Window bars (also called safety bars and security bars) are metal bars that are installed to prevent intruders from entering a building. As an unintended consequence, window bars can slow or prevent egress during an emergency.
Roughly 25 people die or are injured annually in fires where escape is hindered by window bars.
According to the National Fire Protection Agency, the number of deaths caused by fire related to security bars is on the rise.
The fear of burglary, theft and/or physical attack presents a greater perceived risk than the threat of fire.
Seventy people died in a hotel fire on August 18, 2001 in the Philippines. The victims were trapped inside the six-story hotel by window bars.
Advantages of Window Bars
They are a deterrent to potential burglars. They are mostly used in ground-floor windows, which are most vulnerable to intrusion.
They provide a sense of security to building occupants.
They can prevent children from falling out of the window.
Disadvantages of Window Bars
They can block the exit for occupants during an emergency, such as a fire. The occupants may feel secure from burglary, but they have severely limited their avenues of egress. Ironically, it is possible for occupants to become trapped behind window bars while trying to escape from an intruder who has managed to enter the building.
They can potentially block the entry point for firefighters.
Houses equipped with window bars can potentially decrease the home’s property value. Window bars can make a neighborhood appear insecure to potential home buyers.
Requirements for a Quick-Release Mechanism
According to the 2006 International Residential Code (IRC), basements and sleeping rooms should have at least one operable emergency escape and rescue opening. Windows that are equipped with bars and which are intended for emergency egress should have a quick-release mechanism installed. If a room’s egress requirements are already satisfied by another window or door, it is still helpful for window bars to be equipped with a quick-release mechanism. Where window bars are installed in windows that are part of a building’s means of egress, the IRC requires that they be equipped with a quick-release mechanism that complies with the following requirements:
It should be accessible from the inside of the house. Although not addressed by the IRC, the device should not be accessible from outside the house if the window were to be broken.
It should not require a key or combination. Likely reasons for this requirement are as follows:
During an emergency, occupants may become too panicked or confused to remember the combination or where they put the key.
Fire and smoke may prevent access to the key or obscure view of the lock.
Occupants may not know the combination or know where the key was placed.
It should not require any special tools, such as a screwdriver.
The mechanism should be able to be operated with relatively little force. Children and the elderly should be strong enough to operate the release mechanism.

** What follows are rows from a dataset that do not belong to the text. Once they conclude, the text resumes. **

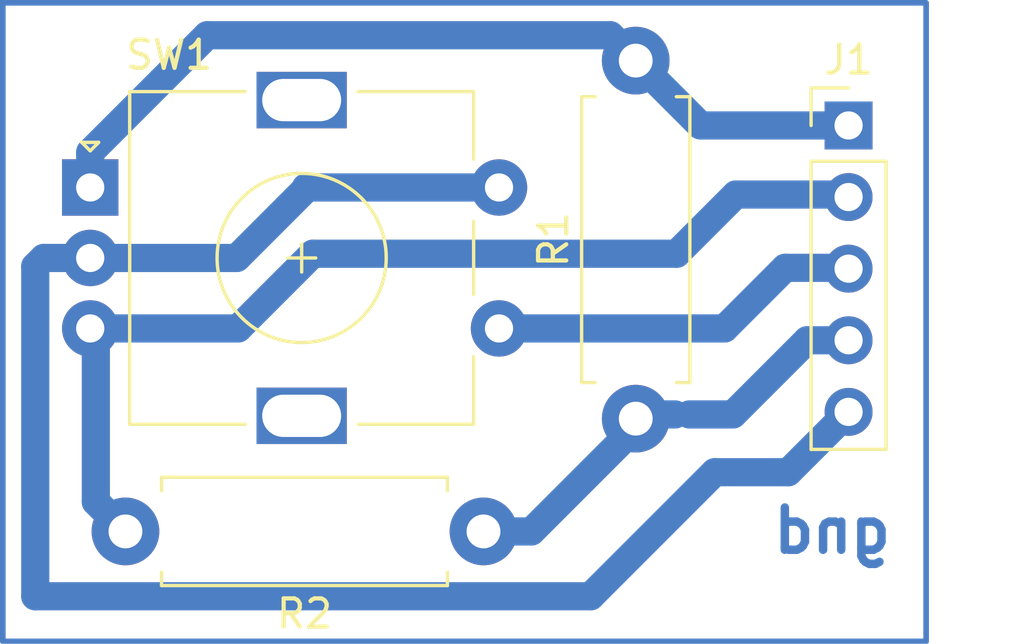
<source format=kicad_pcb>
(kicad_pcb (version 20221018) (generator pcbnew)

  (general
    (thickness 1.6)
  )

  (paper "A4")
  (layers
    (0 "F.Cu" signal)
    (31 "B.Cu" signal)
    (32 "B.Adhes" user "B.Adhesive")
    (33 "F.Adhes" user "F.Adhesive")
    (34 "B.Paste" user)
    (35 "F.Paste" user)
    (36 "B.SilkS" user "B.Silkscreen")
    (37 "F.SilkS" user "F.Silkscreen")
    (38 "B.Mask" user)
    (39 "F.Mask" user)
    (40 "Dwgs.User" user "User.Drawings")
    (41 "Cmts.User" user "User.Comments")
    (42 "Eco1.User" user "User.Eco1")
    (43 "Eco2.User" user "User.Eco2")
    (44 "Edge.Cuts" user)
    (45 "Margin" user)
    (46 "B.CrtYd" user "B.Courtyard")
    (47 "F.CrtYd" user "F.Courtyard")
    (48 "B.Fab" user)
    (49 "F.Fab" user)
    (50 "User.1" user)
    (51 "User.2" user)
    (52 "User.3" user)
    (53 "User.4" user)
    (54 "User.5" user)
    (55 "User.6" user)
    (56 "User.7" user)
    (57 "User.8" user)
    (58 "User.9" user)
  )

  (setup
    (pad_to_mask_clearance 0)
    (pcbplotparams
      (layerselection 0x00010fc_ffffffff)
      (plot_on_all_layers_selection 0x0000000_00000000)
      (disableapertmacros false)
      (usegerberextensions false)
      (usegerberattributes true)
      (usegerberadvancedattributes true)
      (creategerberjobfile true)
      (dashed_line_dash_ratio 12.000000)
      (dashed_line_gap_ratio 3.000000)
      (svgprecision 4)
      (plotframeref false)
      (viasonmask false)
      (mode 1)
      (useauxorigin false)
      (hpglpennumber 1)
      (hpglpenspeed 20)
      (hpglpendiameter 15.000000)
      (dxfpolygonmode true)
      (dxfimperialunits true)
      (dxfusepcbnewfont true)
      (psnegative false)
      (psa4output false)
      (plotreference true)
      (plotvalue true)
      (plotinvisibletext false)
      (sketchpadsonfab false)
      (subtractmaskfromsilk false)
      (outputformat 1)
      (mirror false)
      (drillshape 1)
      (scaleselection 1)
      (outputdirectory "")
    )
  )

  (net 0 "")
  (net 1 "/VCC")
  (net 2 "/CLK")
  (net 3 "/DT")
  (net 4 "/SW")
  (net 5 "/GND")

  (footprint "Rotary_Encoder:RotaryEncoder_Alps_EC11E-Switch_Vertical_H20mm" (layer "F.Cu") (at 143.35 58.1))

  (footprint "Resistor_THT:R_Axial_DIN0411_L9.9mm_D3.6mm_P12.70mm_Horizontal" (layer "F.Cu") (at 157.3 70.3 180))

  (footprint "Resistor_THT:R_Axial_DIN0411_L9.9mm_D3.6mm_P12.70mm_Horizontal" (layer "F.Cu") (at 162.7 66.3 90))

  (footprint "Connector_PinHeader_2.54mm:PinHeader_1x05_P2.54mm_Vertical" (layer "F.Cu") (at 170.25 55.9))

  (gr_rect (start 140.25 51.55) (end 173 74.2)
    (stroke (width 0.2) (type default)) (fill none) (layer "B.Cu") (tstamp c153c5ed-163d-4f25-a9d9-b0b03e221c88))
  (gr_text "gnd" (at 171.9 71.15) (layer "B.Cu") (tstamp beb87829-db7a-4372-83c9-a28e212578c9)
    (effects (font (size 1.5 1.5) (thickness 0.3) bold) (justify left bottom mirror))
  )

  (segment (start 164.597056 66.15) (end 166.15 66.15) (width 1) (layer "B.Cu") (net 1) (tstamp 063ccfd8-264c-4f1f-9cb9-fec64e51bc9c))
  (segment (start 163.15 66.15) (end 164.1 66.15) (width 1) (layer "B.Cu") (net 1) (tstamp 6fab58f5-79ab-4e67-b466-7727e92ef5dd))
  (segment (start 159 70.3) (end 163.15 66.15) (width 1) (layer "B.Cu") (net 1) (tstamp 9265f363-9df0-4eaa-a0f0-b35346cb574b))
  (segment (start 157.3 70.3) (end 159 70.3) (width 1) (layer "B.Cu") (net 1) (tstamp 981a85fd-c2fb-41b3-b29a-f708d68251bd))
  (segment (start 166.15 66.15) (end 168.78 63.52) (width 1) (layer "B.Cu") (net 1) (tstamp cb935e1e-a74c-4271-9a07-90c6beb5da43))
  (segment (start 168.78 63.52) (end 170.25 63.52) (width 1) (layer "B.Cu") (net 1) (tstamp e55385f7-3349-4f55-a51d-b97f2ee6640d))
  (segment (start 143.35 56.85) (end 147.5 52.7) (width 1) (layer "B.Cu") (net 2) (tstamp 09162339-0944-408a-95e9-7a5db47d5037))
  (segment (start 143.35 58.1) (end 143.35 56.85) (width 1) (layer "B.Cu") (net 2) (tstamp 2f7edcb9-5089-4d28-a148-dbcf8f571082))
  (segment (start 165 55.9) (end 170.25 55.9) (width 1) (layer "B.Cu") (net 2) (tstamp 48713637-a615-401f-8015-aeae7750702f))
  (segment (start 147.5 52.7) (end 161.8 52.7) (width 1) (layer "B.Cu") (net 2) (tstamp 505d2f7d-6057-463e-8c5e-ac98c30a5154))
  (segment (start 161.8 52.7) (end 162.7 53.6) (width 1) (layer "B.Cu") (net 2) (tstamp c3c1dd10-5681-438e-b622-d4884f1f5d51))
  (segment (start 162.7 53.6) (end 165 55.9) (width 1) (layer "B.Cu") (net 2) (tstamp ed563b9c-b569-4bd4-897b-8cc36d41bc39))
  (segment (start 166.25 58.35) (end 170.16 58.35) (width 1) (layer "B.Cu") (net 3) (tstamp 4aa3b62f-1a94-4288-a650-b1bd007c59d9))
  (segment (start 143.35 63.1) (end 148.597056 63.1) (width 1) (layer "B.Cu") (net 3) (tstamp 77f3c1e4-2a51-48fb-a841-bf1b52f9e0c2))
  (segment (start 144.6 70.3) (end 143.55 69.25) (width 1) (layer "B.Cu") (net 3) (tstamp c1bebf02-0a6d-45bd-a7b1-74bf2794627f))
  (segment (start 148.597056 63.1) (end 151.247056 60.45) (width 1) (layer "B.Cu") (net 3) (tstamp caad3e9e-b3ef-426a-90b9-fa71e0f181d0))
  (segment (start 143.55 69.25) (end 143.55 63.3) (width 1) (layer "B.Cu") (net 3) (tstamp cf21fba5-bc3a-4406-96de-23889daef57f))
  (segment (start 151.247056 60.45) (end 164.15 60.45) (width 1) (layer "B.Cu") (net 3) (tstamp ea8eda62-faff-4d7f-8cee-5703d53e65de))
  (segment (start 164.15 60.45) (end 166.25 58.35) (width 1) (layer "B.Cu") (net 3) (tstamp ec2f135f-4aa9-4634-8d2d-a222391c5a52))
  (segment (start 170.16 58.35) (end 170.25 58.44) (width 1) (layer "B.Cu") (net 3) (tstamp f427a727-04c9-4df3-9d1d-f1f0231bb2f6))
  (segment (start 143.55 63.3) (end 143.35 63.1) (width 1) (layer "B.Cu") (net 3) (tstamp f752ef58-9fd7-4a9a-9bce-0992dbf3b392))
  (segment (start 168 60.95) (end 170.22 60.95) (width 1) (layer "B.Cu") (net 4) (tstamp 71f592ec-bd53-4267-b070-73ccf9ca822a))
  (segment (start 165.85 63.1) (end 168 60.95) (width 1) (layer "B.Cu") (net 4) (tstamp 8279aace-3736-4117-8299-5ef0f7169dc1))
  (segment (start 170.22 60.95) (end 170.25 60.98) (width 1) (layer "B.Cu") (net 4) (tstamp abca31f4-cc50-45e3-b47c-014f03a56cc1))
  (segment (start 157.85 63.1) (end 165.85 63.1) (width 1) (layer "B.Cu") (net 4) (tstamp deb9977f-5d3d-4bf4-a004-54624e2c0391))
  (segment (start 161.1 72.6) (end 165.5 68.2) (width 1) (layer "B.Cu") (net 5) (tstamp 0ea86653-5505-4484-adb9-ab0d36472c14))
  (segment (start 141.7 60.6) (end 141.4 60.9) (width 1) (layer "B.Cu") (net 5) (tstamp 124fbdc3-7d41-476f-8b10-4ff119380a22))
  (segment (start 141.4 72.6) (end 161.1 72.6) (width 1) (layer "B.Cu") (net 5) (tstamp 44d3a943-b400-42e1-8082-800cd822e67d))
  (segment (start 157.85 58.1) (end 151 58.1) (width 1) (layer "B.Cu") (net 5) (tstamp 4fb57bcb-e5b8-4104-ae95-681cca2acef7))
  (segment (start 151 58.15) (end 148.55 60.6) (width 1) (layer "B.Cu") (net 5) (tstamp 5047e226-ab28-40b7-ae66-962c336f55bb))
  (segment (start 141.4 60.9) (end 141.4 72.6) (width 1) (layer "B.Cu") (net 5) (tstamp a39b8131-713d-4083-9d6f-bb09fdef4ce6))
  (segment (start 165.5 68.2) (end 168.11 68.2) (width 1) (layer "B.Cu") (net 5) (tstamp a90e53c4-24c4-4065-991d-6372d671648e))
  (segment (start 143.35 60.6) (end 141.7 60.6) (width 1) (layer "B.Cu") (net 5) (tstamp b4dff405-17e8-4eb1-b598-35a18ab6e10f))
  (segment (start 168.11 68.2) (end 170.25 66.06) (width 1) (layer "B.Cu") (net 5) (tstamp d7713291-b7a8-444c-b909-b1ccba9fb3de))
  (segment (start 151 58.1) (end 151 58.15) (width 1) (layer "B.Cu") (net 5) (tstamp f2a1f1b5-4660-43a2-ba4f-246df34b4ee3))
  (segment (start 148.55 60.6) (end 143.35 60.6) (width 1) (layer "B.Cu") (net 5) (tstamp ff15997e-c3c9-4196-b1c0-2441779ffd39))

)

</source>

Operation of the mechanism should not require special knowledge.
Although beyond the scope of InterNACHI’s Standards of Practice, inspectors may want to test release mechanisms to make sure that they comply with the IRC’s requirements. Even if the mechanism appears functional, it is possible that its ability to operate has become compromised by rust, paint, or some other factor. Inspectors should call out any hindrances to the release mechanism’s functionality as a safety defect.
In summary, window bars are valuable anti-burglary features in residences, but they should be able to be easily disengaged so occupants are not trapped during an emergency.